**PROBLEM TO SOLVE**
Copy out every line of the material below, keeping each one identical to how it appears.

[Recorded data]
Begin
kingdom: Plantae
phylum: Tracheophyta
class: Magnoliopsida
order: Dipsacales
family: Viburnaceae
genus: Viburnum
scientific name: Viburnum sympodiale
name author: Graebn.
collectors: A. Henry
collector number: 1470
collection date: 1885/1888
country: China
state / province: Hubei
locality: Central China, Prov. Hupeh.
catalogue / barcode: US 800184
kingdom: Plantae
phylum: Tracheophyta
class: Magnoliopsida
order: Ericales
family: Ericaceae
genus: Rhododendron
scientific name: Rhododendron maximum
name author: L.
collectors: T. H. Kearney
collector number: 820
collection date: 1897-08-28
End
**THE ANSWER**
kingdom: Plantae
phylum: Tracheophyta
class: Magnoliopsida
order: Dipsacales
family: Viburnaceae
genus: Viburnum
scientific name: Viburnum sympodiale
name author: Graebn.
collectors: A. Henry
collector number: 1470
collection date: 1885/1888
country: China
state / province: Hubei
locality: Central China, Prov. Hupeh.
catalogue / barcode: US 800184
kingdom: Plantae
phylum: Tracheophyta
class: Magnoliopsida
order: Ericales
family: Ericaceae
genus: Rhododendron
scientific name: Rhododendron maximum
name author: L.
collectors: T. H. Kearney
collector number: 820
collection date: 1897-08-28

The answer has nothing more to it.